‘Problem Banks’ Grow — Higher Costs for Consumers?by Tim Manni
Another 111 lenders have been added to the Federal Deposit Insurance Corporation’s (FDIC) “problem bank” list. That bring the nation’s ‘problem bank’ list to a grand total of 416, the most in about 15 years. The institutions on the problem list represent nearly $300 billion in assets that the FDIC is responsible for insuring if they do indeed fail.
Eighty-one banks have failed so far in 2009, and the experts say there are more to come. The increase in failures has already prompted the FDIC to increase certain fees that they charge banks in order to raise additional funds:
The surge forced regulators to charge banks an emergency fee to raise $5.6 billion for its insurance fund, which fell to $10.4 billion as of June 30 from $13 billion in the previous quarter, the agency said. The total was the lowest since the savings-and-loan crisis in 1993.
An $11.6 billion increase in loss provisions for bank failures caused the decline in the reserve fund, the FDIC said.
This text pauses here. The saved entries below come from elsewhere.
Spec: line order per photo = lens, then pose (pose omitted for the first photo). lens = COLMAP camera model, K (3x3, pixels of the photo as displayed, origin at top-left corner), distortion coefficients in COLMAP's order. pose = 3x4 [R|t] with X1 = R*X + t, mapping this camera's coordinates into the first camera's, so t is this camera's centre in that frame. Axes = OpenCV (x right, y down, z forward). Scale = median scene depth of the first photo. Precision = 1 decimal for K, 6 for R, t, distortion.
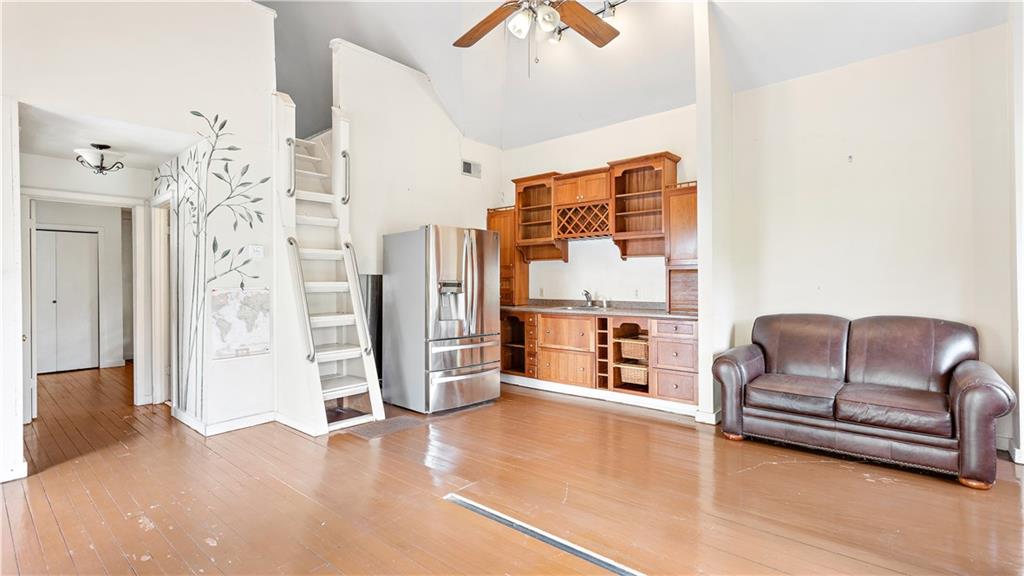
lens RADIAL K [[477.2, 0, 510.8], [0, 477.2, 282.9], [0, 0, 1]] dist [0.000916, 0.002267]
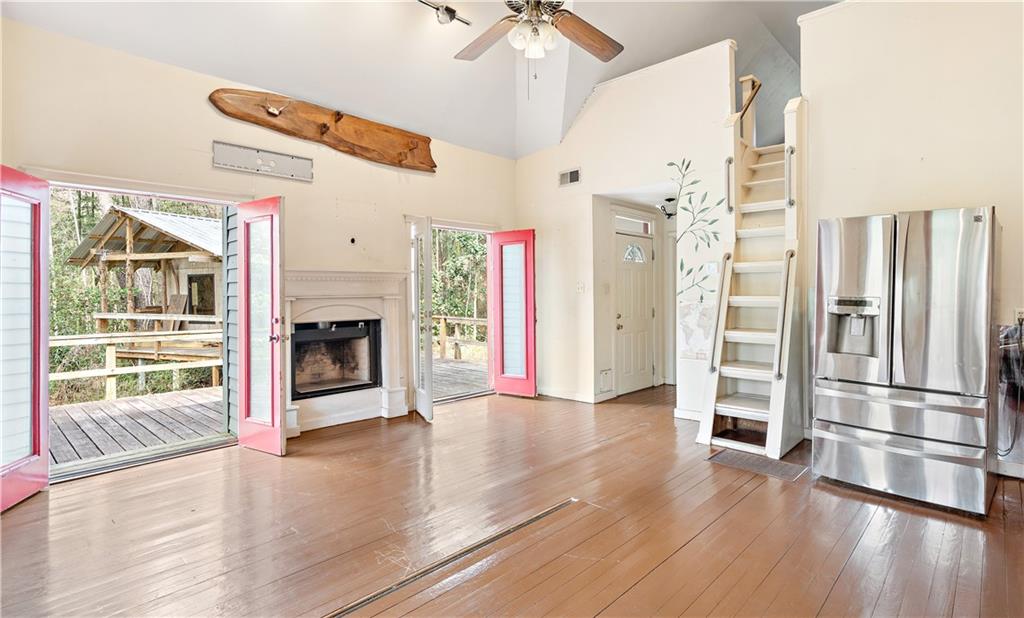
lens RADIAL K [[507.5, 0, 557.5], [0, 507.5, 293.8], [0, 0, 1]] dist [0.000217, 0.000002]
pose [[-0.003352, 0.009382, -0.999950, 0.608623], [0.009496, 0.999911, 0.009350, -0.018539], [0.999949, -0.009464, -0.003441, 0.597120]]
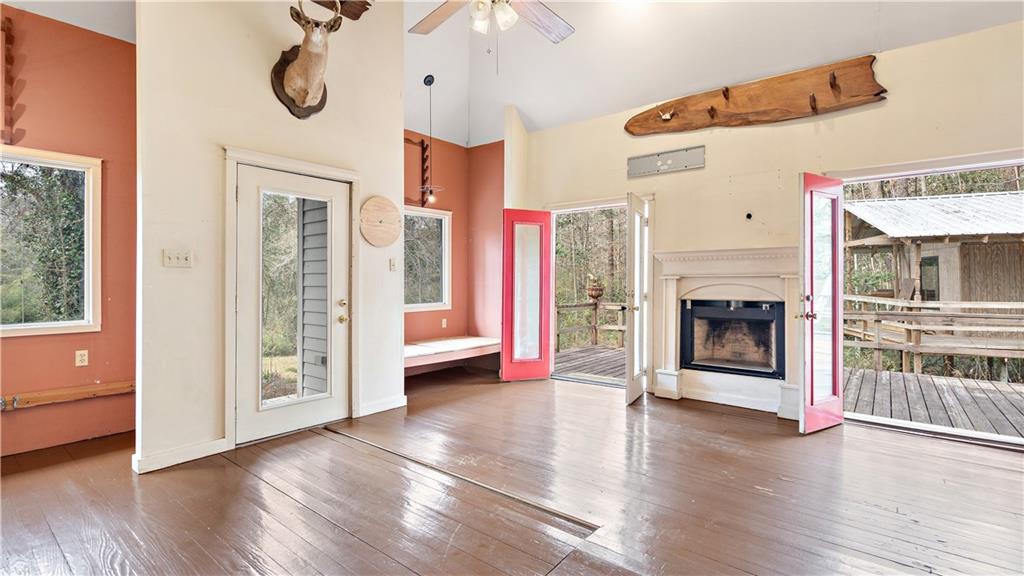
lens RADIAL K [[477.2, 0, 507.4], [0, 477.2, 285.2], [0, 0, 1]] dist [0.000916, 0.002267]
pose [[-0.999530, 0.003912, -0.030390, 0.024244], [0.003716, 0.999972, 0.006508, 0.005388], [0.030415, 0.006392, -0.999517, 1.117889]]
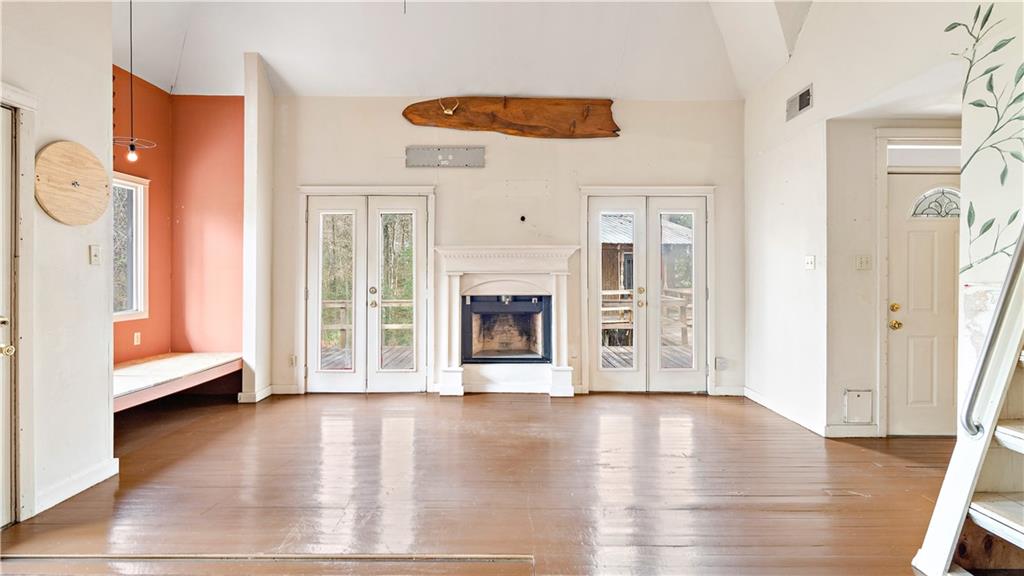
lens RADIAL K [[477.2, 0, 507.3], [0, 477.2, 275.3], [0, 0, 1]] dist [0.000916, 0.002267]
pose [[-0.753351, 0.006133, -0.657590, 0.236924], [0.005301, 0.999981, 0.003253, -0.003475], [0.657597, -0.001035, -0.753369, 0.941249]]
If the fund is drained, the FDIC has the option of tapping a line of credit at the Treasury Department that Congress extended in May to $100 billion, with temporary borrowing authority of $500 billion through 2010.
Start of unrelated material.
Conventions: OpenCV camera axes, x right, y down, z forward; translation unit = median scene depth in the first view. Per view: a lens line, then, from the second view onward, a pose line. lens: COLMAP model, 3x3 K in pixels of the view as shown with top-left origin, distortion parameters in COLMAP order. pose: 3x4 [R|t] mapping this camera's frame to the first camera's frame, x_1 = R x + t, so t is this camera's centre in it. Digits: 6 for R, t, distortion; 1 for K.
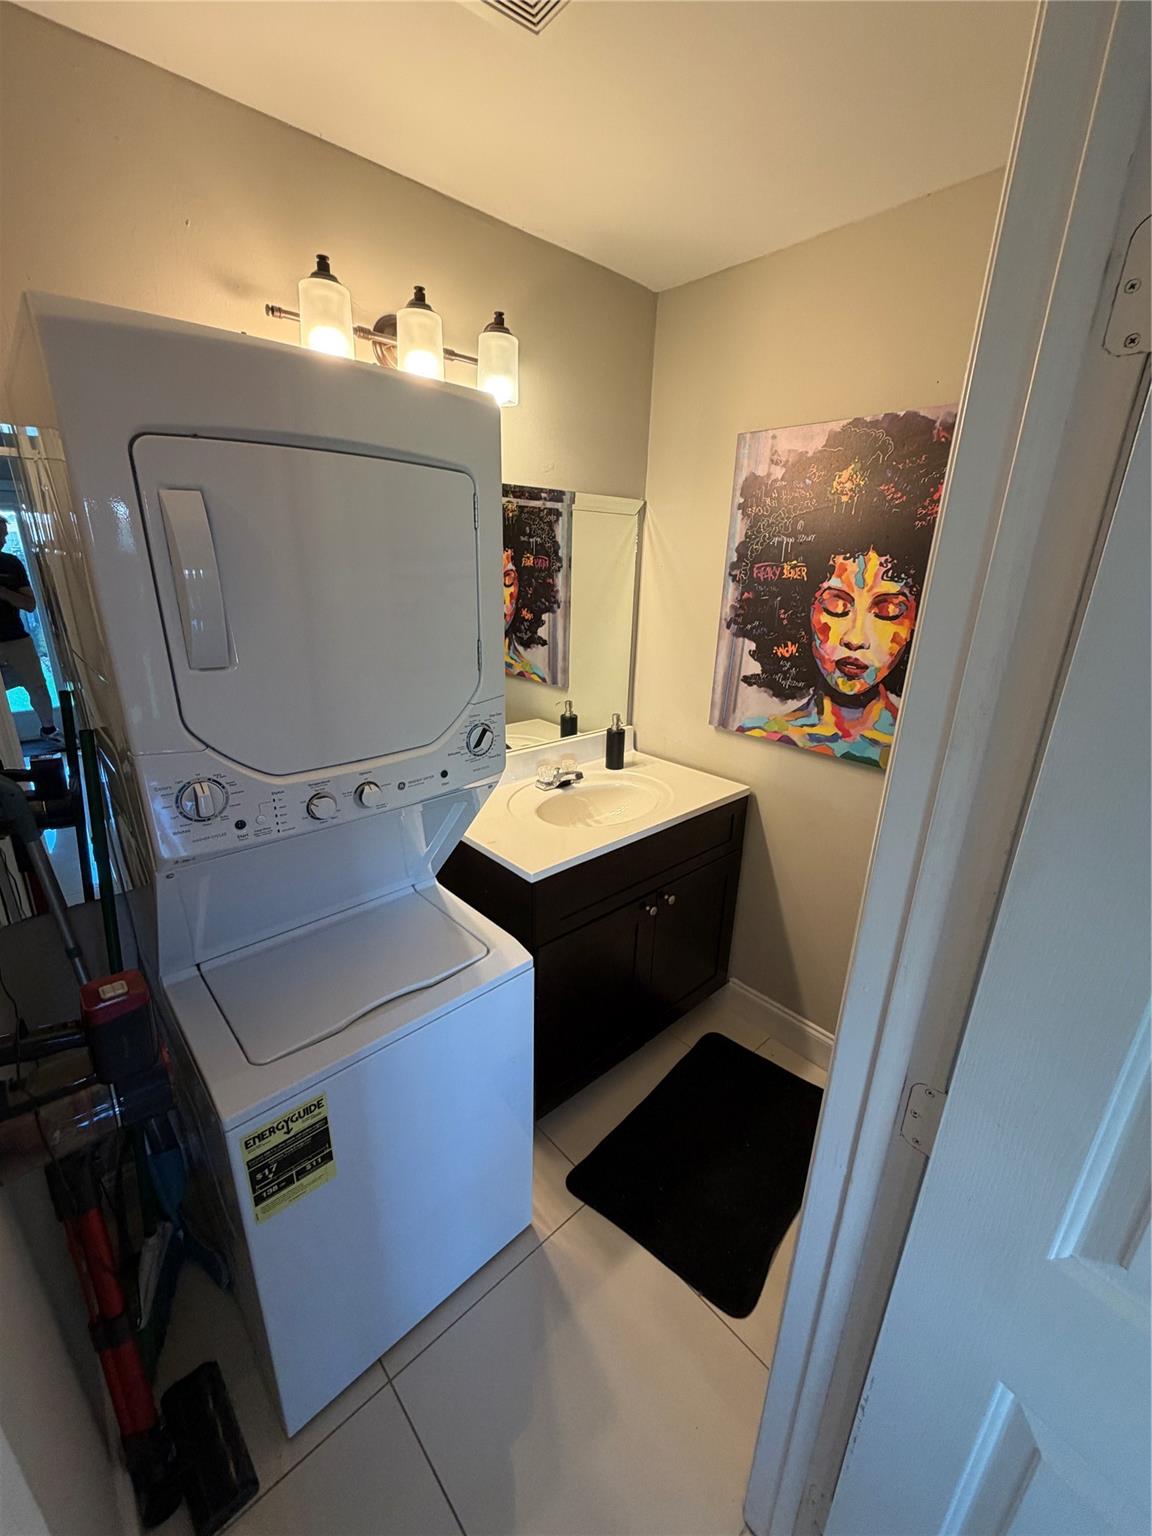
lens RADIAL K [[611.4, 0, 578.4], [0, 611.4, 766.4], [0, 0, 1]] dist [0.001593, 0.000277]
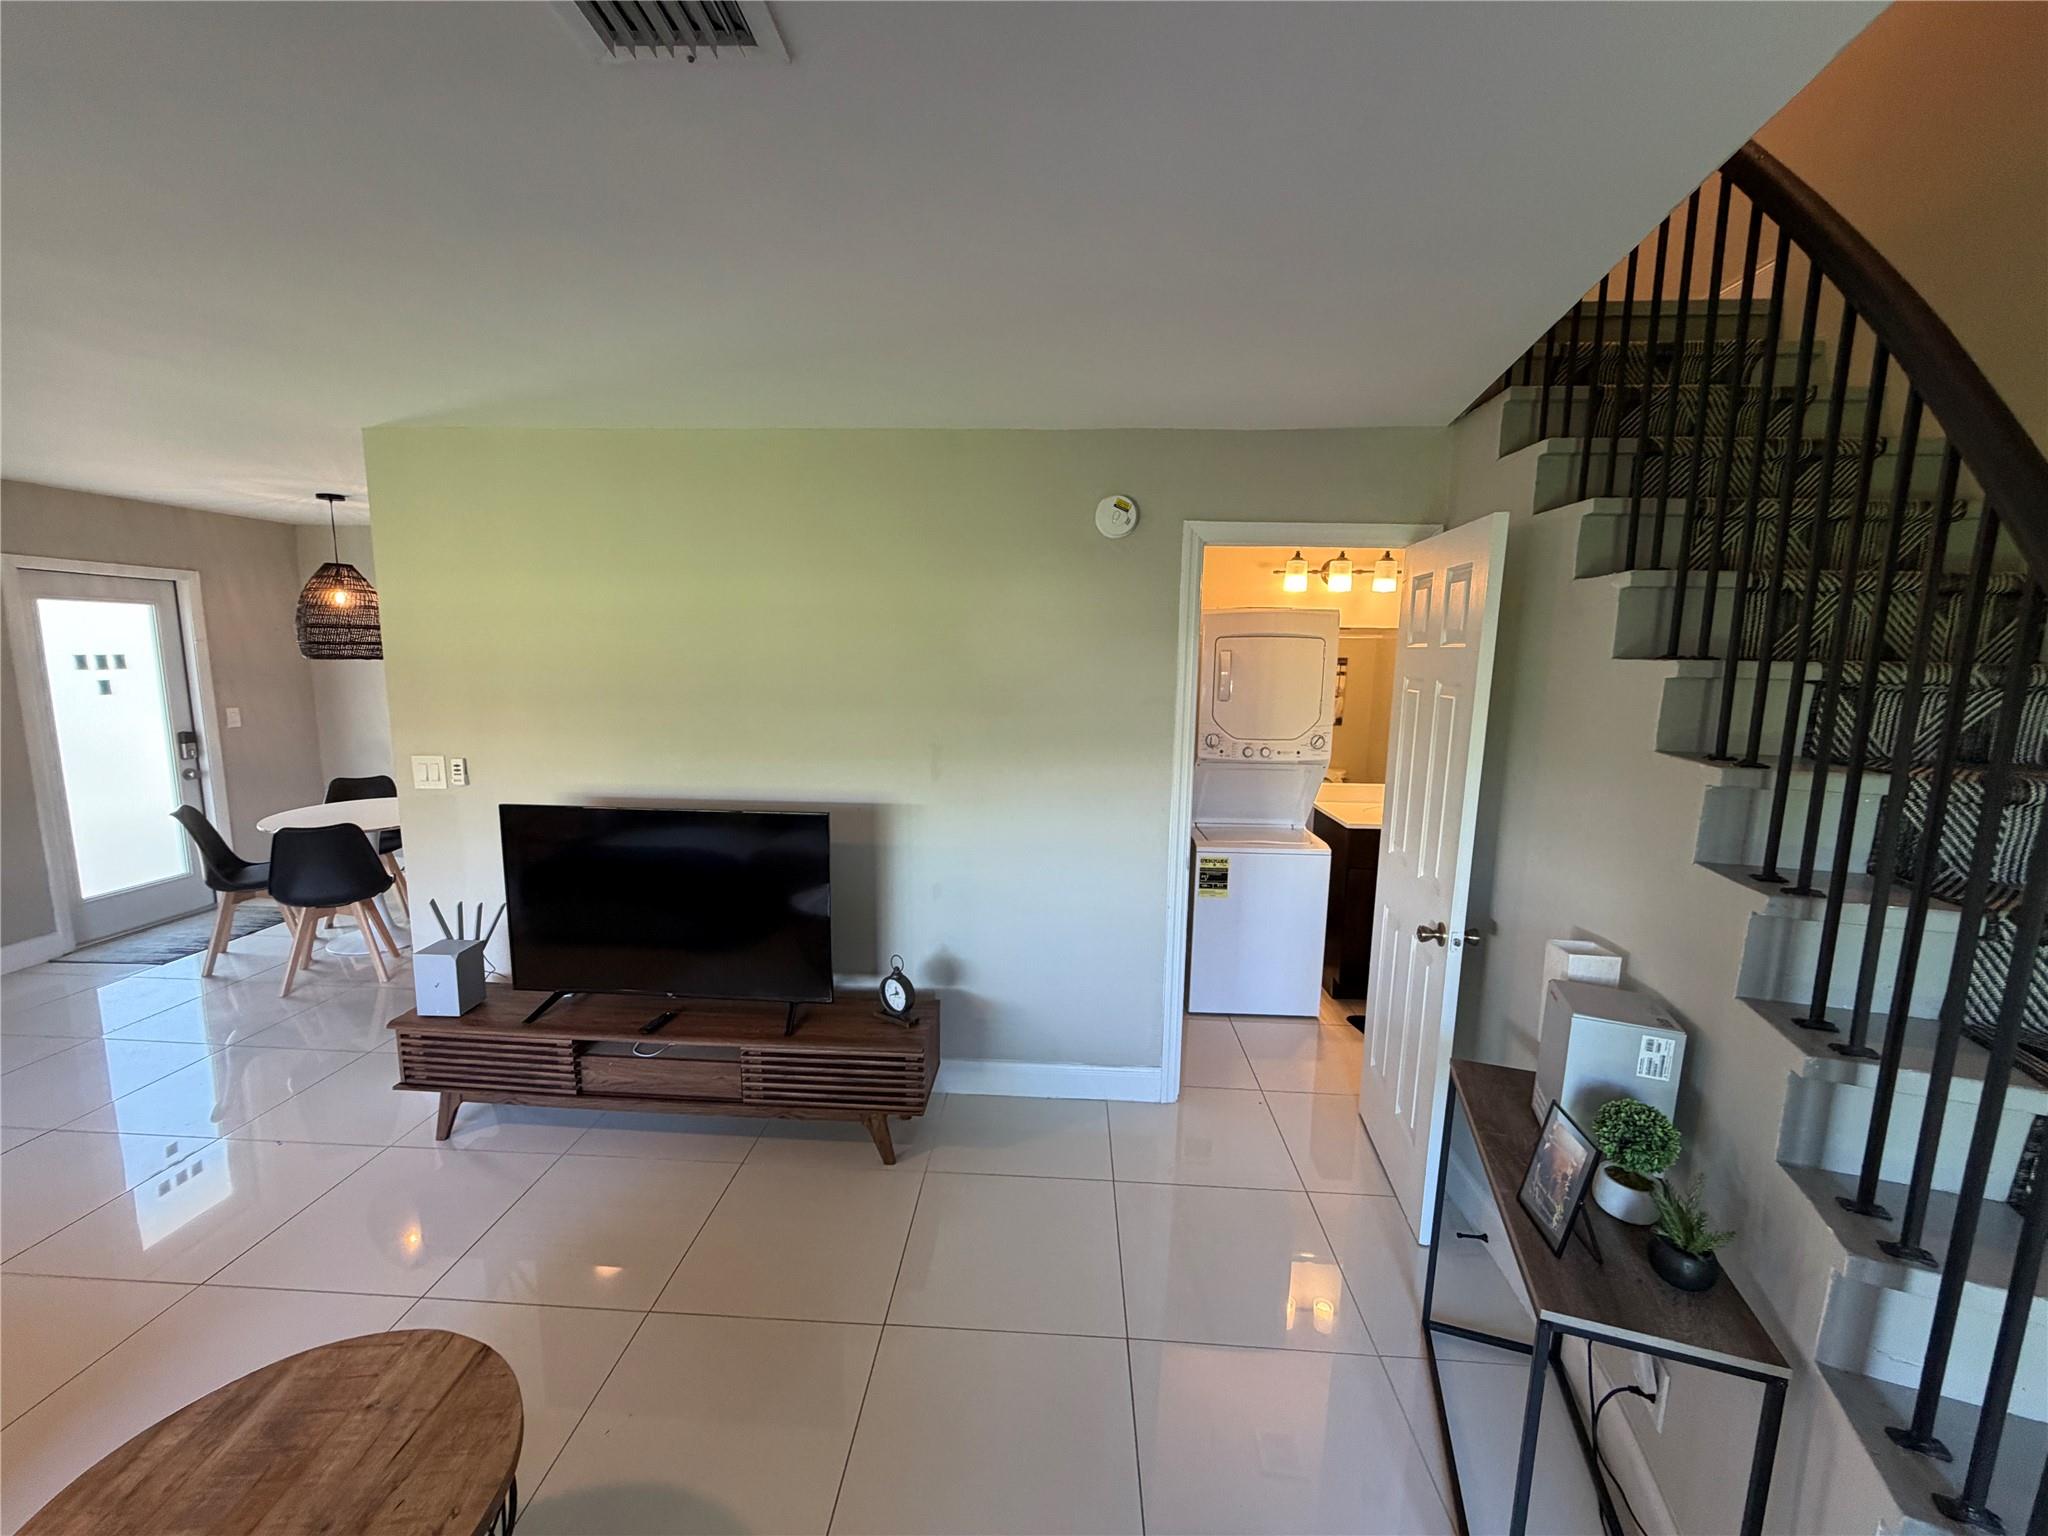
lens RADIAL K [[815.2, 0, 1017.9], [0, 815.2, 766.8], [0, 0, 1]] dist [0.001593, 0.000277]
pose [[0.694804, 0.086439, -0.713985, 1.460812], [-0.225538, 0.968861, -0.102184, 0.713889], [0.682920, 0.232029, 0.692664, -2.207150]]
However, FDIC Chairman Sheila Bair said that the corporation is unlikely to tapped the Treasury’s line of credit. Just as they did before, if bank failures continue to rise and the ‘problem bank’ list grows even larger, the FDIC will likely increase their fees. You can bet that if banks are being charged higher fees, those added costs will just as quickly be passed along to their customers.